Texte:
■ ■ ■

4. Le Dieu d’Abraham, d’Isaac et de Jacob ne se manifeste pas au prophète Élie dans la tempête, ni dans un tremblement de terre, ni dans le feu, mais dans le murmure d’une brise légère. Nietzsche écrit qu’une grande pensée — de celle qui casse l’histoire de l’humanité en deux tronçons — s’avance toujours sur les pas d’une colombe. Ce qui est le plus infime (que l’amour atteigne la splendeur de sa richesse ou qu’une parole se rejoigne dans l’écoute) n’est-il pas à chaque fois aussi important que la persistance de la planète ? Le plan — impossible, mais qu’on peut expérimenter — où ces étranges pondérations interviennent semble celui qui vous requiert. Le « Royaume », dit l’Evangile, est petit comme un « grain de moutarde ». A cet égard, n’êtes-vous pas plus apostolique qu’on ne le croit généralement ?

■ ■ ■

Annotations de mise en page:
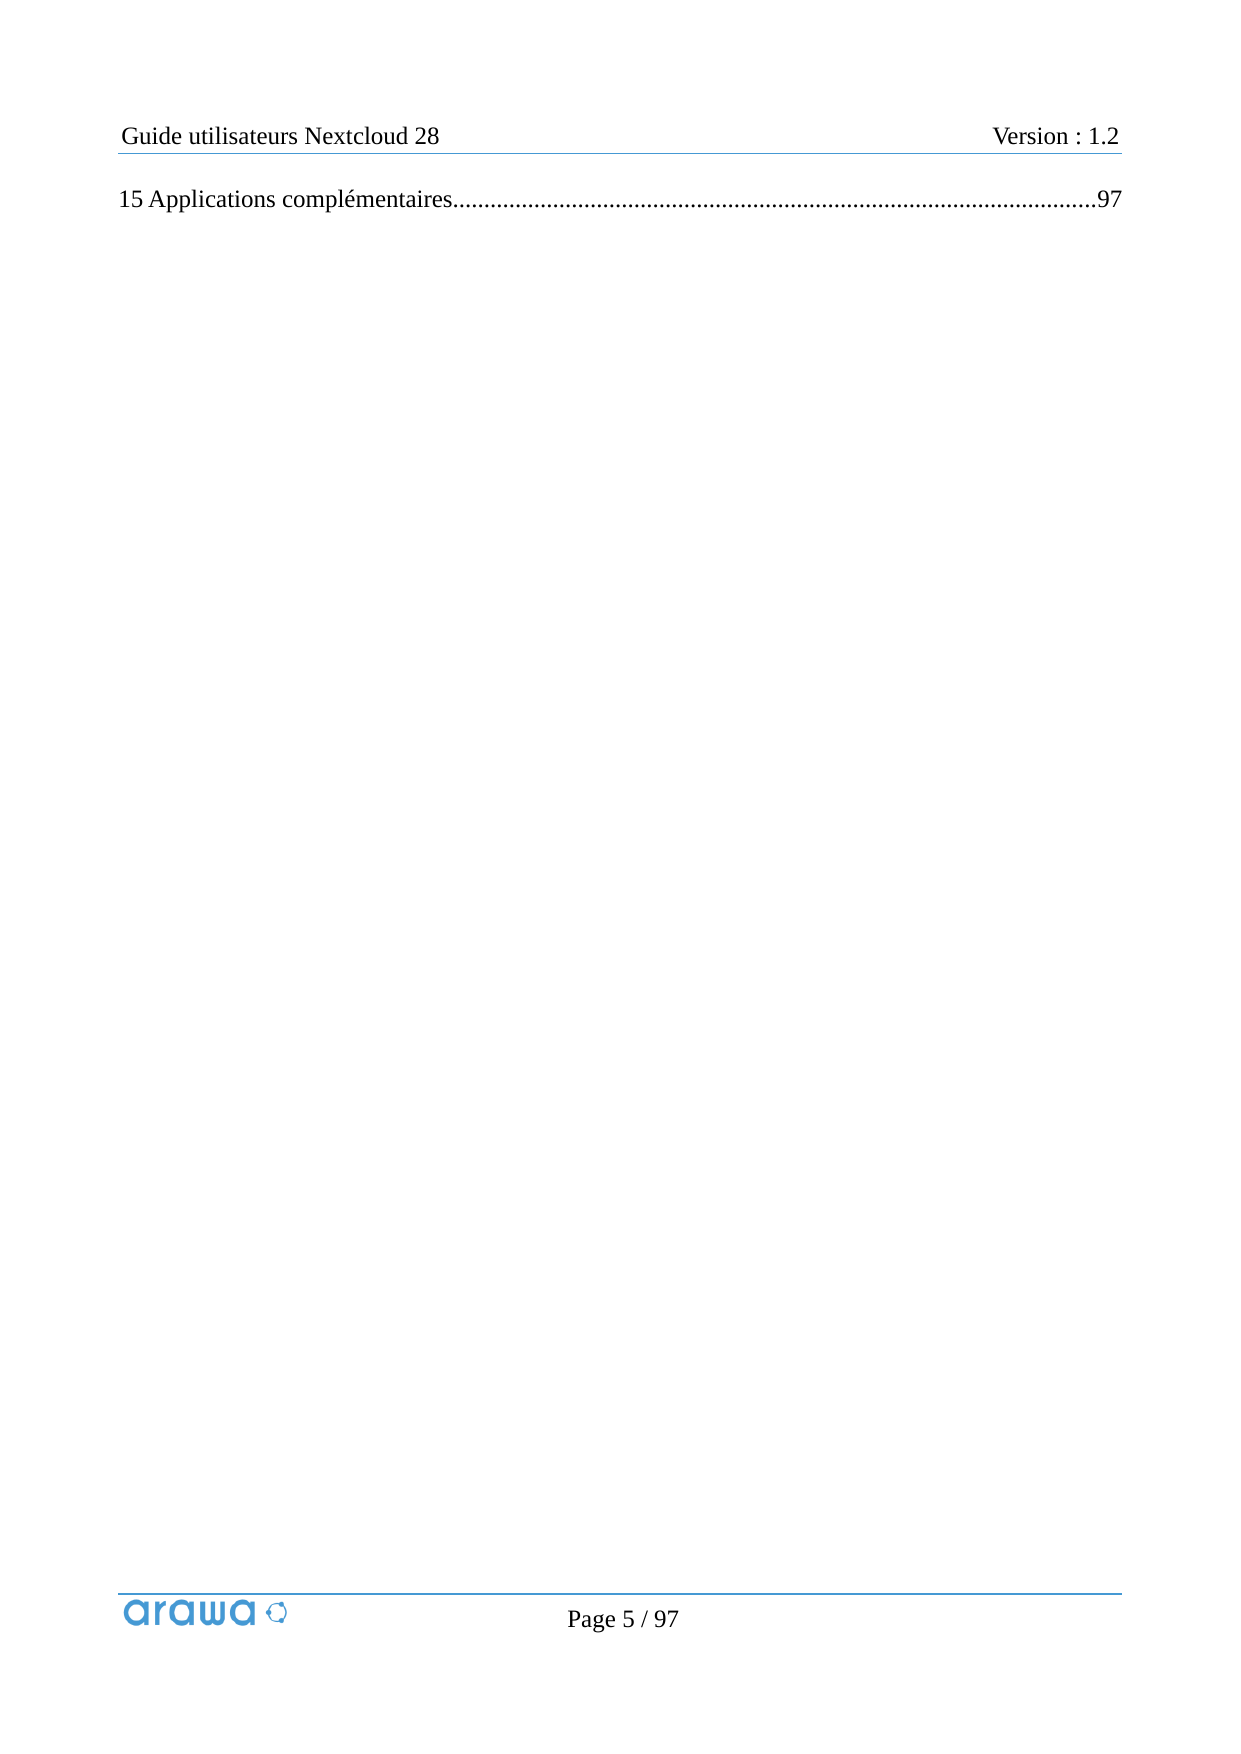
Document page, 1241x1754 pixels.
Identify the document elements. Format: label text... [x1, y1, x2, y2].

picture [121, 1597, 290, 1628]
text 15 Applications complémentaires 97 [118, 184, 1122, 212]
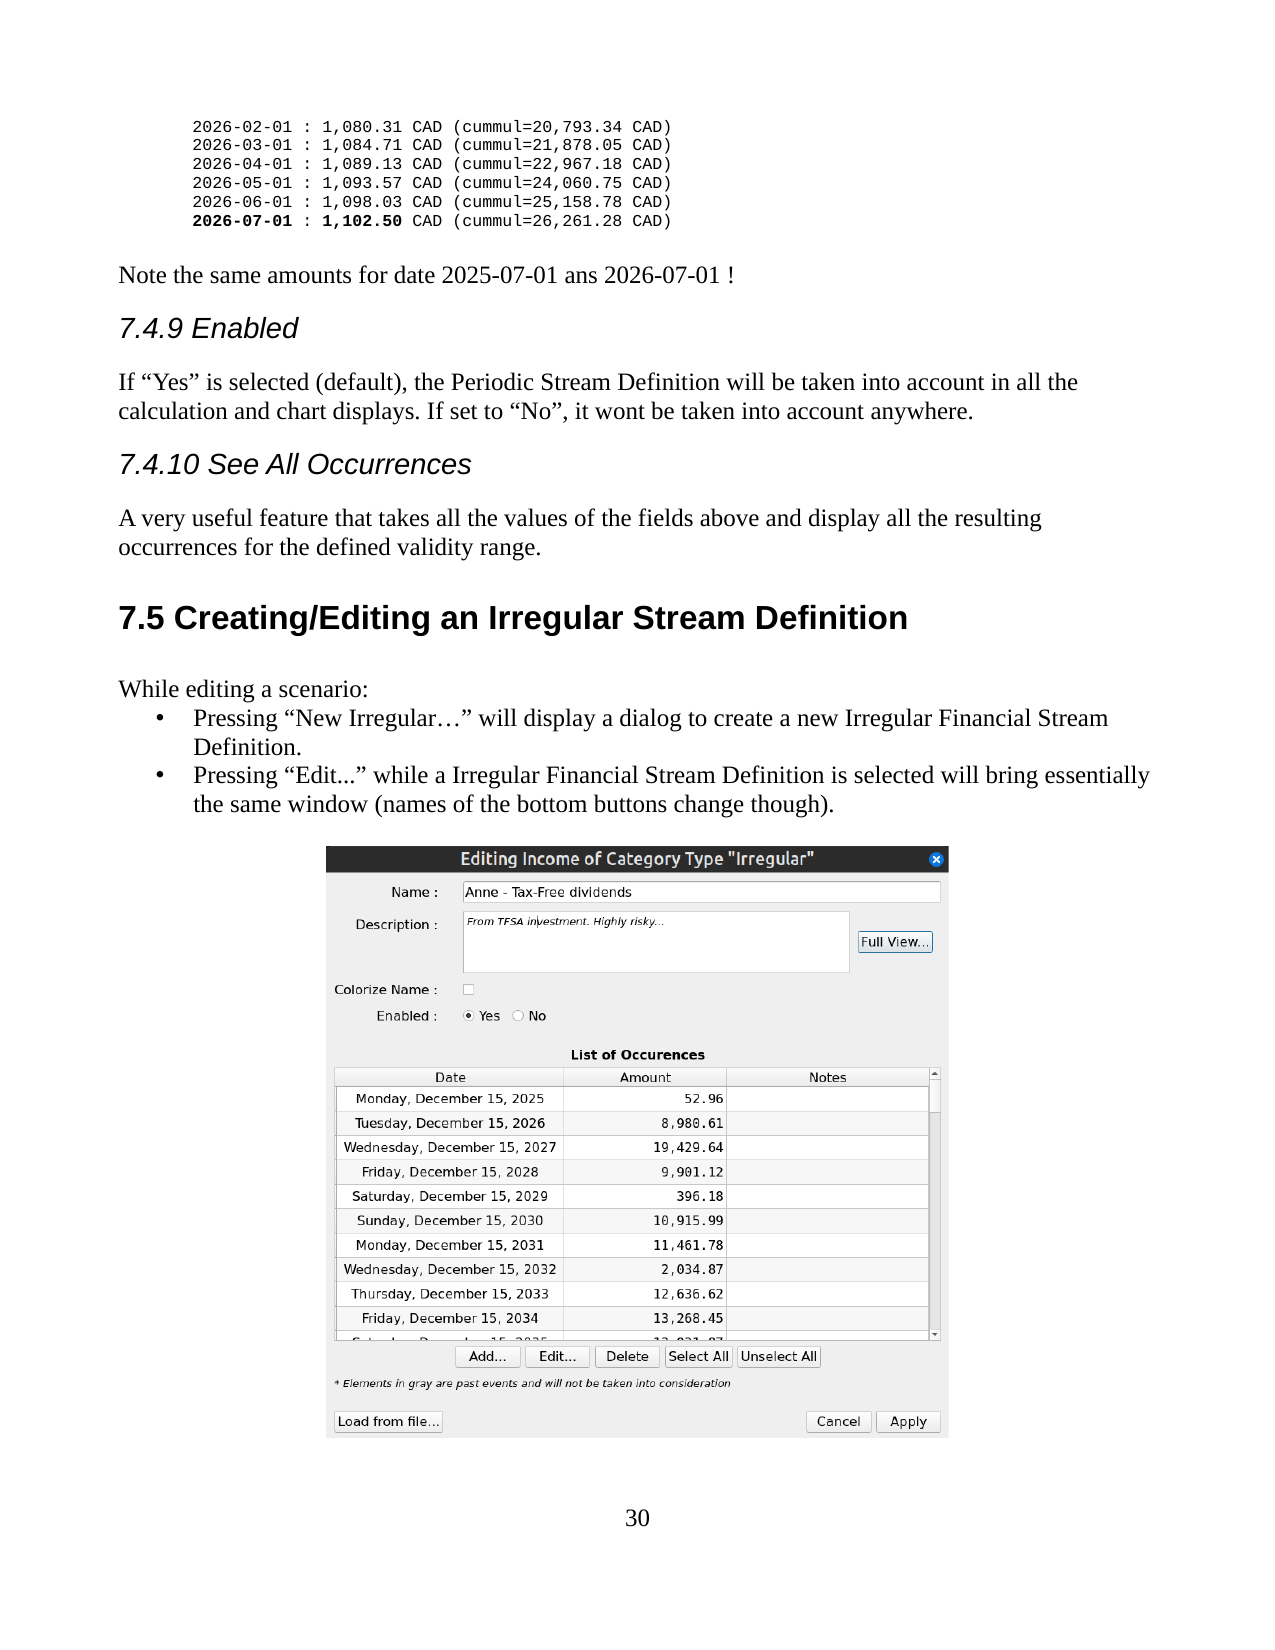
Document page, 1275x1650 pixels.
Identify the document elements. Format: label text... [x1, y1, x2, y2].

text 2026-07-01 : 1,102.50 CAD (cummul=26,261.28 CAD) [192, 212, 1157, 231]
subtitle See All Occurrences [118, 447, 1157, 481]
text Note the same amounts for date 2025-07-01 ans 2026-07-01 ! [118, 260, 1157, 289]
text 2026-02-01 : 1,080.31 CAD (cummul=20,793.34 CAD) [192, 118, 1157, 137]
list Pressing “Edit...” while a Irregular Financial Stream Definition is selected will bring essentially the same window (names of the bottom buttons change though). [156, 761, 1157, 818]
list Pressing “New Irregular…” will display a dialog to create a new Irregular Financial Stream Definition. [156, 703, 1157, 761]
text 2026-05-01 : 1,093.57 CAD (cummul=24,060.75 CAD) [192, 175, 1157, 193]
text 2026-06-01 : 1,098.03 CAD (cummul=25,158.78 CAD) [192, 193, 1157, 212]
picture [326, 846, 949, 1438]
text 2026-03-01 : 1,084.71 CAD (cummul=21,878.05 CAD) [192, 137, 1157, 156]
subtitle Enabled [118, 311, 1157, 345]
text While editing a scenario: [118, 674, 1157, 703]
text If “Yes” is selected (default), the Periodic Stream Definition will be taken into account in all the calculation and chart displays. If set to “No”, it wont be taken into account anywhere. [118, 367, 1157, 425]
text A very useful feature that takes all the values of the fields above and display all the resulting occurrences for the defined validity range. [118, 503, 1157, 561]
text 2026-04-01 : 1,089.13 CAD (cummul=22,967.18 CAD) [192, 156, 1157, 175]
subtitle Creating/Editing an Irregular Stream Definition [118, 598, 1157, 637]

■ ■ ■

Consignes:
**1.** Les affirmations (a), (b) et (c) concordent-elles avec le texte ? Répondez par oui ou par non et citez mot pour mot les termes du texte qui tranchent.
(a) Le Dieu d’Abraham se manifeste au prophète Élie dans le feu.
(b) Nietzsche écrit qu’une grande pensée s’avance sur les pas d’une colombe.
(c) Le plan où interviennent ces étranges pondérations est présenté comme possible.
**2.** Recopiez le passage du texte qui va de « 4. Le Dieu d’Abraham, d’Isaac » à « croit généralement ? ».

Corrigé des exercices:
**1.**
(a) Non : « ni dans le feu, mais dans le murmure d’une brise légère ».
(b) Oui : « s’avance toujours sur les pas d’une colombe ».
(c) Non : « impossible, mais qu’on peut expérimenter ».

**2.**
4. Le Dieu d’Abraham, d’Isaac et de Jacob ne se manifeste pas au prophète Élie dans la tempête, ni dans un tremblement de terre, ni dans le feu, mais dans le murmure d’une brise légère. Nietzsche écrit qu’une grande pensée — de celle qui casse l’histoire de l’humanité en deux tronçons — s’avance toujours sur les pas d’une colombe. Ce qui est le plus infime (que l’amour atteigne la splendeur de sa richesse ou qu’une parole se rejoigne dans l’écoute) n’est-il pas à chaque fois aussi important que la persistance de la planète ? Le plan — impossible, mais qu’on peut expérimenter — où ces étranges pondérations interviennent semble celui qui vous requiert. Le « Royaume », dit l’Evangile, est petit comme un « grain de moutarde ». A cet égard, n’êtes-vous pas plus apostolique qu’on ne le croit généralement ?